U.S. v. Hudspeth, supra. After they arrested Hudspeth, the officers went to his home. They identified themselves, told her Mr. Hudspeth had been arrested for possession of child pornography and told her they believed the family’s home computer also contained child pornography. Corporal Nash asked her for permission to take the home computer so they could search it for child pornography. After trying unsuccessfully to call the family lawyer, Mrs. Hudspeth gave consent for the officers to take the home computer. U.S. v. Hudspeth, supra. Corporal Nash did not tell Mrs. Hudspeth that her husband had denied consent to search the computer. U.S. v. Hudspeth, supra.

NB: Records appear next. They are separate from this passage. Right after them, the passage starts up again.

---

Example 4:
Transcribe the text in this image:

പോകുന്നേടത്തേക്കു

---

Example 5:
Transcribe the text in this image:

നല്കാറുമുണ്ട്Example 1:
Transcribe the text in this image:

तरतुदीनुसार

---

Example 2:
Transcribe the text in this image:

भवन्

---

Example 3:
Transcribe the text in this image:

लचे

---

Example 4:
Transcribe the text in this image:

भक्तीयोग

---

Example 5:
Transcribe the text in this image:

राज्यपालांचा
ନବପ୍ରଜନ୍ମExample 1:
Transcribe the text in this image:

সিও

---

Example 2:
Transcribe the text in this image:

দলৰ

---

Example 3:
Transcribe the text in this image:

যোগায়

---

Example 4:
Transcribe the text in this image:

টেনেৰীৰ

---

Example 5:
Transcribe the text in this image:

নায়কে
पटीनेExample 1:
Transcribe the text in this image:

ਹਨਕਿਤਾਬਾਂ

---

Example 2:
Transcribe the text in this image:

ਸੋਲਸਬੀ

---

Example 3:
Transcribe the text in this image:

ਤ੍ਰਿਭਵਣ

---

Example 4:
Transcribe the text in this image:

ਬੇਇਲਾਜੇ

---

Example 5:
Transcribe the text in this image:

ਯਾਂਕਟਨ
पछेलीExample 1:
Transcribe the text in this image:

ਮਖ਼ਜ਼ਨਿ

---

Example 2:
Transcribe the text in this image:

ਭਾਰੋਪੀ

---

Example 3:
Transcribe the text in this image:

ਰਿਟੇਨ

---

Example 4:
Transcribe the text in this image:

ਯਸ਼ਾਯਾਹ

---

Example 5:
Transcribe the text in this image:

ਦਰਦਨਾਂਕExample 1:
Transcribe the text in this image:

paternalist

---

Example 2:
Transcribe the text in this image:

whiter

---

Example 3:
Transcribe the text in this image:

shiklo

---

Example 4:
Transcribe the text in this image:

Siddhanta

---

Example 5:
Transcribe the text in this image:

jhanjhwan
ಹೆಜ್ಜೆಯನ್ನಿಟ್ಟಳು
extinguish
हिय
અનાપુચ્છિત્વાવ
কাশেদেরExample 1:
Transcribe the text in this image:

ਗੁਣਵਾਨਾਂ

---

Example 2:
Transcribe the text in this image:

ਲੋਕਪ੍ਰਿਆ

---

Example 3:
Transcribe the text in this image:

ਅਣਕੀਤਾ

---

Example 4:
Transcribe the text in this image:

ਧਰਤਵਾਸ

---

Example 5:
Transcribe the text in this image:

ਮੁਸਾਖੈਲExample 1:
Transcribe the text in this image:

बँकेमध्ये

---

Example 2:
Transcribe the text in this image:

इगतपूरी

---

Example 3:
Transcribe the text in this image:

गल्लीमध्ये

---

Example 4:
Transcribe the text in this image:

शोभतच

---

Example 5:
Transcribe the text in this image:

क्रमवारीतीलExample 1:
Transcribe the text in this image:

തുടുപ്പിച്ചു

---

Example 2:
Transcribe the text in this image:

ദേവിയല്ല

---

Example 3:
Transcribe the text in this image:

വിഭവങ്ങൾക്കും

They found child pornography on the home computer, which resulted in more charges of possessing child pornography. Hudspeth moved to suppress this evidence, arguing that his wife’s consent to search the computer was not valid under the holding in Georgia v. Randolph. U.S. v. Hudspeth, supra. He lost and appealed the district court judge’s ruling to the U.S. Court of Appeals for the Eighth Circuit. In an appeal, the issue will be heard by a panel of three judges from the Court of Appeals; a majority of the panel that heard Hudspeth’s appeal on this issue held that “Mrs. Hudspeth’s consent did not overrule Hudspeth’s non-contemporaneous objection to the search.” U.S. v. Hudspeth, supra. The government asked the entire Court of Appeals (all of the judges who compromise the Court of Appeals for the Eighth Circuit) to rehear the issue. This post is about their decision, the decision by what is called an en banc panel of a Court of Appeals.

Hudspeth lost. The majority of the en banc panel held that this case differed from Georgia v. Randolph in one important respect: Mr. Hudspeth was not present and objecting when Mrs. Hudspeth consented to the search of the home computer. The en banc panel relied on the language in the quotation from Georgia v. Randolph included above. According to these judges, when the Randolph Court held that the “express refusal of consent by a physically present resident” cannot be overridden by the consent of a co-resident, it meant precisely that. In other words, the en banc panel focused not on the fact that the officers knew Mr. Hudspeth had refused to consent to the search of the computer, but on the fact that he was not present and refusing when his wife was asked to consent to the search.

Three judges dissented. In the dissenting opinion one of them wrote, they cited what they saw as the inherent illogic of the majority’s interpretation of Georgia v. Randolph:
It seems inconceivable to me that a core value of the Fourth Amendment, the expectation of privacy in one's own home, would be dependent upon a tape measure. The objecting co-tenant in Randolph was at the front door. At what point does that co-tenant lose his or her right to object to the search? At the front porch? In the front yard? At the curb? I cannot believe the Supreme Court intended to make one's expectation of privacy dependent upon the happenstance of location.
U.S. v. Hudspeth, supra (Melloy, J., dissenting).

For what it’s worth, I tend to agree with the dissenters, at least as long as the officer who is asking a co-tenant for permission to search knows that another tenant has refused to consent.